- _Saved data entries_
>>>>

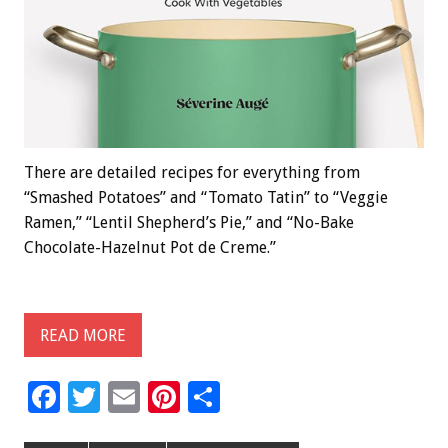
There are detailed recipes for everything from
“Smashed Potatoes” and “Tomato Tatin” to “Veggie
Ramen,” “Lentil Shepherd’s Pie,” and “No-Bake
Chocolate-Hazelnut Pot de Creme.”
READ MORE
F
T
E
Pi
S
ac
wi
m
nt
h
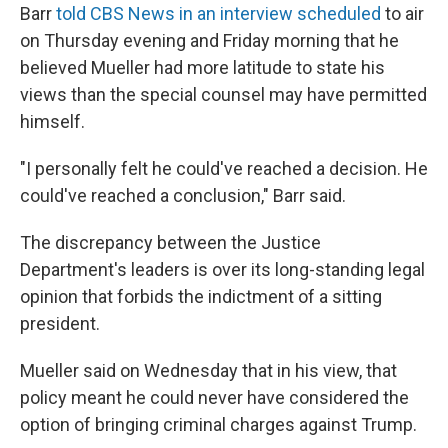
Barr
told CBS News in an interview scheduled
to air
on Thursday evening and Friday morning that he
believed Mueller had more latitude to state his
views than the special counsel may have permitted
himself.
"I personally felt he could've reached a decision. He
could've reached a conclusion," Barr said.
The discrepancy between the Justice
Department's leaders is over its long-standing legal
opinion that forbids the indictment of a sitting
president.
Mueller said on Wednesday that in his view, that
policy meant he could never have considered the
option of bringing criminal charges against Trump.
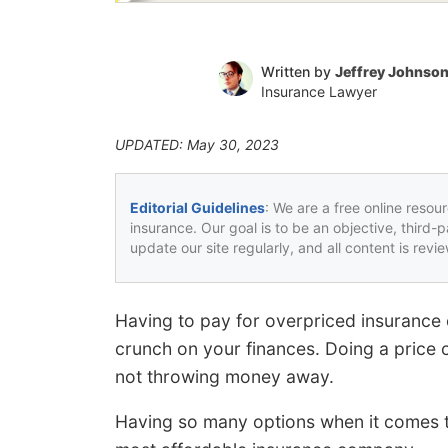
Written by
Jeffrey Johnso
Insurance Lawyer
UPDATED: May 30, 2023
Editorial Guidelines
: We are a free online resou
insurance. Our goal is to be an objective, third-
update our site regularly, and all content is rev
Having to pay for overpriced insurance
crunch on your finances. Doing a price 
not throwing money away.
Having so many options when it comes to 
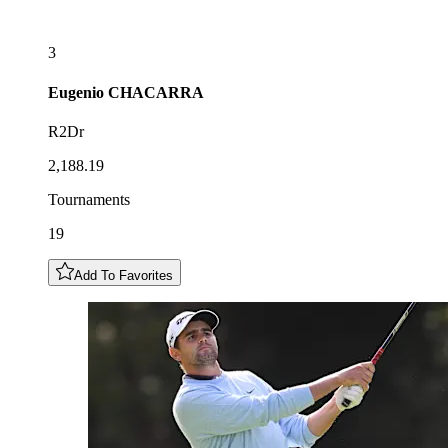
3
Eugenio
CHACARRA
R2Dr
2,188.19
Tournaments
19
Add To Favorites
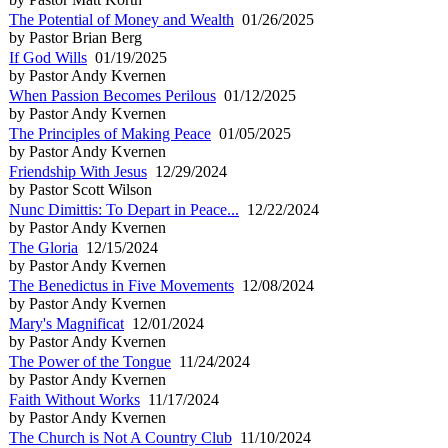
The Potential of Money and Wealth
01/26/2025
by Pastor Brian Berg
If God Wills
01/19/2025
by Pastor Andy Kvernen
When Passion Becomes Perilous
01/12/2025
by Pastor Andy Kvernen
The Principles of Making Peace
01/05/2025
by Pastor Andy Kvernen
Friendship With Jesus
12/29/2024
by Pastor Scott Wilson
Nunc Dimittis: To Depart in Peace...
12/22/2024
by Pastor Andy Kvernen
The Gloria
12/15/2024
by Pastor Andy Kvernen
The Benedictus in Five Movements
12/08/2024
by Pastor Andy Kvernen
Mary's Magnificat
12/01/2024
by Pastor Andy Kvernen
The Power of the Tongue
11/24/2024
by Pastor Andy Kvernen
Faith Without Works
11/17/2024
by Pastor Andy Kvernen
The Church is Not A Country Club
11/10/2024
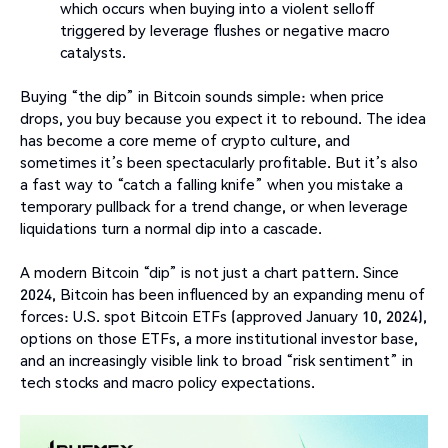
which occurs when buying into a violent selloff
triggered by leverage flushes or negative macro
catalysts.
Buying “the dip” in Bitcoin sounds simple: when price
drops, you buy because you expect it to rebound. The idea
has become a core meme of crypto culture, and
sometimes it’s been spectacularly profitable. But it’s also
a fast way to “catch a falling knife” when you mistake a
temporary pullback for a trend change, or when leverage
liquidations turn a normal dip into a cascade.
A modern Bitcoin “dip” is not just a chart pattern. Since
2024, Bitcoin has been influenced by an expanding menu of
forces: U.S. spot Bitcoin ETFs (approved January 10, 2024),
options on those ETFs, a more institutional investor base,
and an increasingly visible link to broad “risk sentiment” in
tech stocks and macro policy expectations.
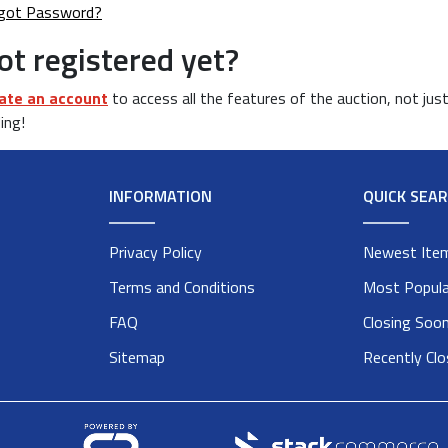
got Password?
ot registered yet?
ate an account
to access all the features of the auction, not jus
ing!
INFORMATION
QUICK SEA
Privacy Policy
Newest Ite
Terms and Conditions
Most Popula
FAQ
Closing Soo
Sitemap
Recently Cl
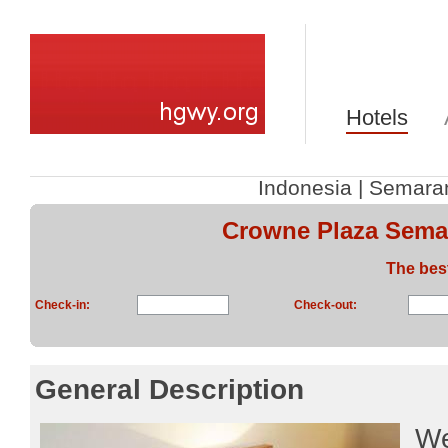
Hotels
Indonesia
|
Semara
Crowne Plaza Sema
The bes
Check-in:
Check-out:
General Description
We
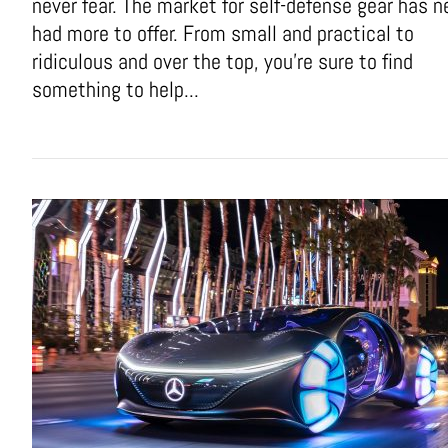
never fear. The market for self-defense gear has n
had more to offer. From small and practical to
ridiculous and over the top, you're sure to find
something to help...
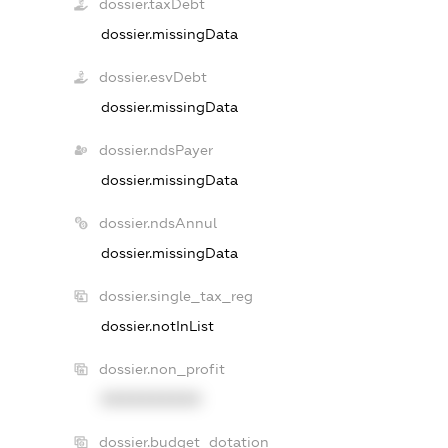
dossier.taxDebt
dossier.missingData
dossier.esvDebt
dossier.missingData
dossier.ndsPayer
dossier.missingData
dossier.ndsAnnul
dossier.missingData
dossier.single_tax_reg
dossier.notInList
dossier.non_profit
XXXXXXXXXX
dossier.budget_dotation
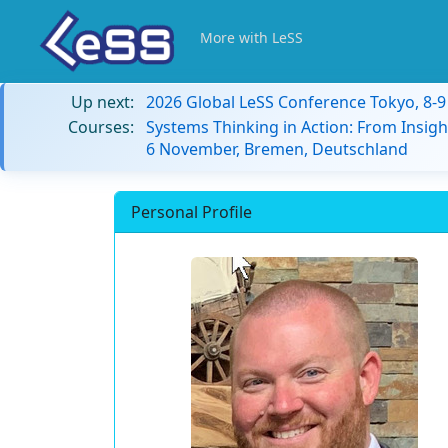
More with LeSS
Up next:
2026 Global LeSS Conference Tokyo, 8-
Courses:
Systems Thinking in Action: From Insigh
6 November, Bremen, Deutschland
Personal Profile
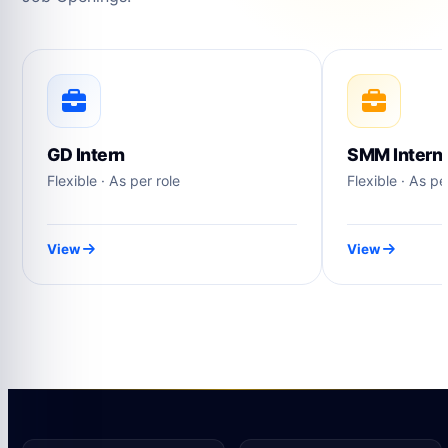
GD Intern
SMM Intern
Flexible · As per role
Flexible · As pe
View
View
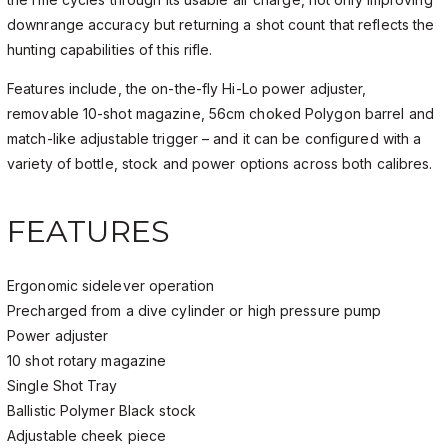
downrange accuracy but returning a shot count that reflects the
hunting capabilities of this rifle.
Features include, the on-the-fly Hi-Lo power adjuster,
removable 10-shot magazine, 56cm choked Polygon barrel and
match-like adjustable trigger – and it can be configured with a
variety of bottle, stock and power options across both calibres.
FEATURES
Ergonomic sidelever operation
Precharged from a dive cylinder or high pressure pump
Power adjuster
10 shot rotary magazine
Single Shot Tray
Ballistic Polymer Black stock
Adjustable cheek piece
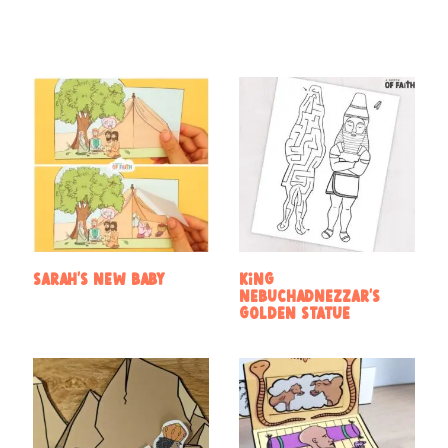
Sarah’s new baby
King
Nebuchadnezzar’s
golden statue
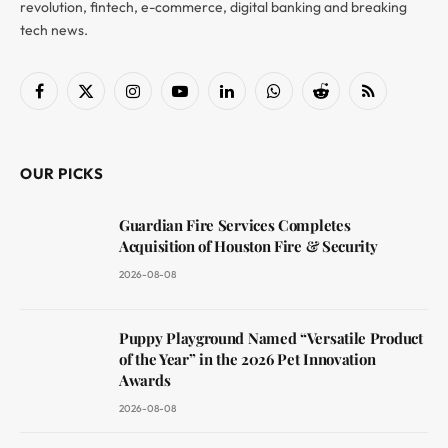
revolution, fintech, e-commerce, digital banking and breaking
tech news.
Facebook
X
Instagram
YouTube
LinkedIn
WhatsApp
Reddit
RSS
(Twitter)
OUR PICKS
Guardian Fire Services Completes
Acquisition of Houston Fire & Security
2026-08-08
Puppy Playground Named “Versatile Product
of the Year” in the 2026 Pet Innovation
Awards
2026-08-08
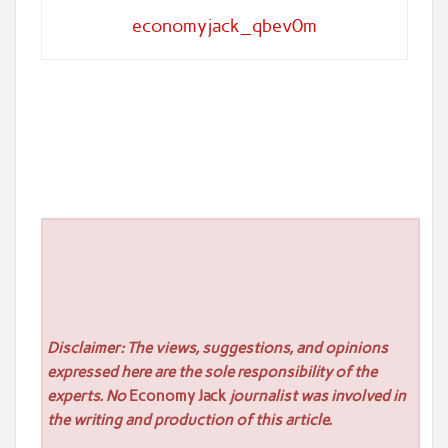
economyjack_qbev0m
Disclaimer: The views, suggestions, and opinions
expressed here are the sole responsibility of the
experts. No
Economy Jack
journalist was involved in
the writing and production of this article.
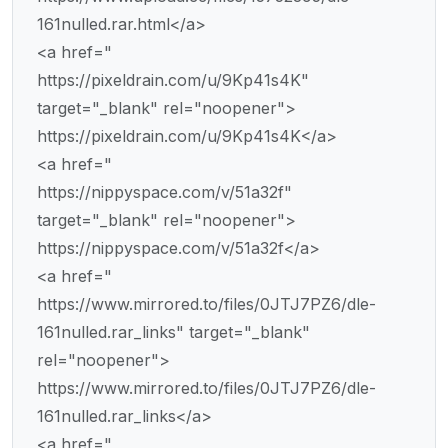
161nulled.rar.html</a>
<a href="
https://pixeldrain.com/u/9Kp41s4K"
target="_blank" rel="noopener">
https://pixeldrain.com/u/9Kp41s4K</a>
<a href="
https://nippyspace.com/v/51a32f"
target="_blank" rel="noopener">
https://nippyspace.com/v/51a32f</a>
<a href="
https://www.mirrored.to/files/0JTJ7PZ6/dle-
161nulled.rar_links" target="_blank"
rel="noopener">
https://www.mirrored.to/files/0JTJ7PZ6/dle-
161nulled.rar_links</a>
<a href="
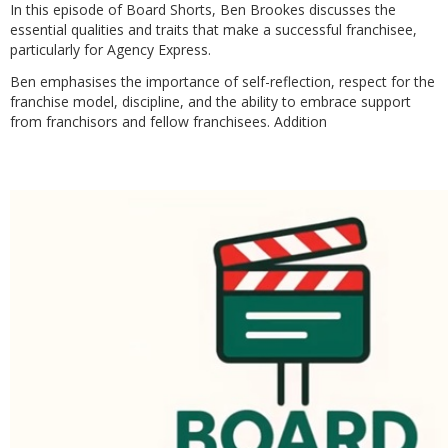
In this episode of Board Shorts, Ben Brookes discusses the
essential qualities and traits that make a successful franchisee,
particularly for Agency Express.
Ben emphasises the importance of self-reflection, respect for the
franchise model, discipline, and the ability to embrace support
from franchisors and fellow franchisees. Addition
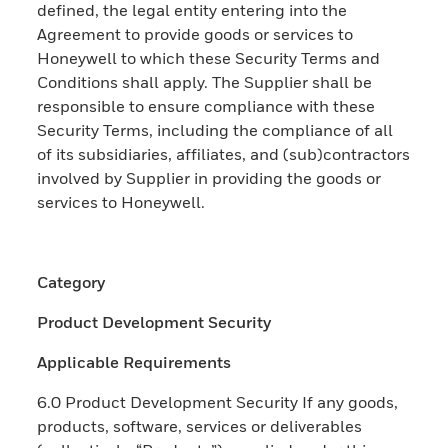
defined, the legal entity entering into the
Agreement to provide goods or services to
Honeywell to which these Security Terms and
Conditions shall apply. The Supplier shall be
responsible to ensure compliance with these
Security Terms, including the compliance of all
of its subsidiaries, affiliates, and (sub)contractors
involved by Supplier in providing the goods or
services to Honeywell.
Category
Product Development Security
Applicable Requirements
6.0 Product Development Security If any goods,
products, software, services or deliverables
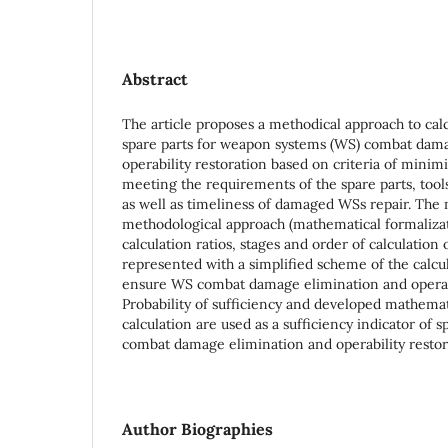
Abstract
The article proposes a methodical approach to cal
spare parts for weapon systems (WS) combat dam
operability restoration based on criteria of minimi
meeting the requirements of the spare parts, tools
as well as timeliness of damaged WSs repair. The 
methodological approach (mathematical formalizati
calculation ratios, stages and order of calculation 
represented with a simplified scheme of the calcul
ensure WS combat damage elimination and operabi
Probability of sufficiency and developed mathemat
calculation are used as a sufficiency indicator of 
combat damage elimination and operability restor
Author Biographies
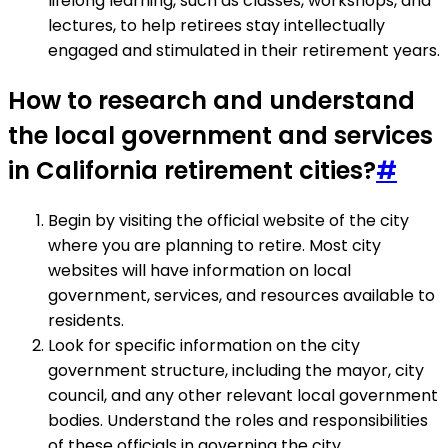
lifelong learning, such as classes, workshops, and
lectures, to help retirees stay intellectually
engaged and stimulated in their retirement years.
How to research and understand
the local government and services
in California retirement cities?
#
Begin by visiting the official website of the city
where you are planning to retire. Most city
websites will have information on local
government, services, and resources available to
residents.
Look for specific information on the city
government structure, including the mayor, city
council, and any other relevant local government
bodies. Understand the roles and responsibilities
of these officials in governing the city.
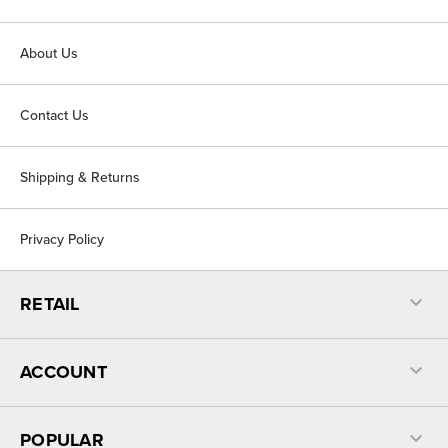
About Us
Contact Us
Shipping & Returns
Privacy Policy
RETAIL
ACCOUNT
POPULAR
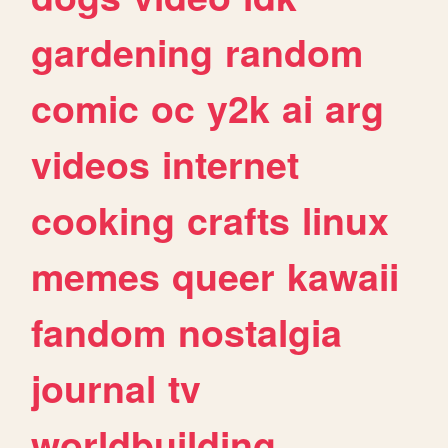
gardening
random
comic
oc
y2k
ai
arg
videos
internet
cooking
crafts
linux
memes
queer
kawaii
fandom
nostalgia
journal
tv
worldbuilding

<<<<

- _Directions for this task_
All that should appear in the answer is the lines above from the line with "tech stocks and macro policy expectations." through the line with "Ergonomic sidelever operation", retyped exactly, pictures left out.

- _Response to the exercise_
tech stocks and macro policy expectations.
got Password?
ot registered yet?
ate an account
to access all the features of the auction, not jus
ing!
INFORMATION
QUICK SEA
Privacy Policy
Newest Ite
Terms and Conditions
Most Popula
FAQ
Closing Soo
Sitemap
Recently Cl
Hotels
Indonesia
|
Semara
Crowne Plaza Sema
The bes
Check-in:
Check-out:
General Description
We
never fear. The market for self-defense gear has n
had more to offer. From small and practical to
ridiculous and over the top, you're sure to find
something to help...
dossier.taxDebt
dossier.missingData
dossier.esvDebt
dossier.missingData
dossier.ndsPayer
dossier.missingData
dossier.ndsAnnul
dossier.missingData
dossier.single_tax_reg
dossier.notInList
dossier.non_profit
XXXXXXXXXX
dossier.budget_dotation
More with LeSS
Up next:
2026 Global LeSS Conference Tokyo, 8-
Courses:
Systems Thinking in Action: From Insigh
6 November, Bremen, Deutschland
Personal Profile
GD Intern
SMM Intern
Flexible · As per role
Flexible · As pe
View
View
downrange accuracy but returning a shot count that reflects the
hunting capabilities of this rifle.
Features include, the on-the-fly Hi-Lo power adjuster,
removable 10-shot magazine, 56cm choked Polygon barrel and
match-like adjustable trigger – and it can be configured with a
variety of bottle, stock and power options across both calibres.
FEATURES
Ergonomic sidelever operation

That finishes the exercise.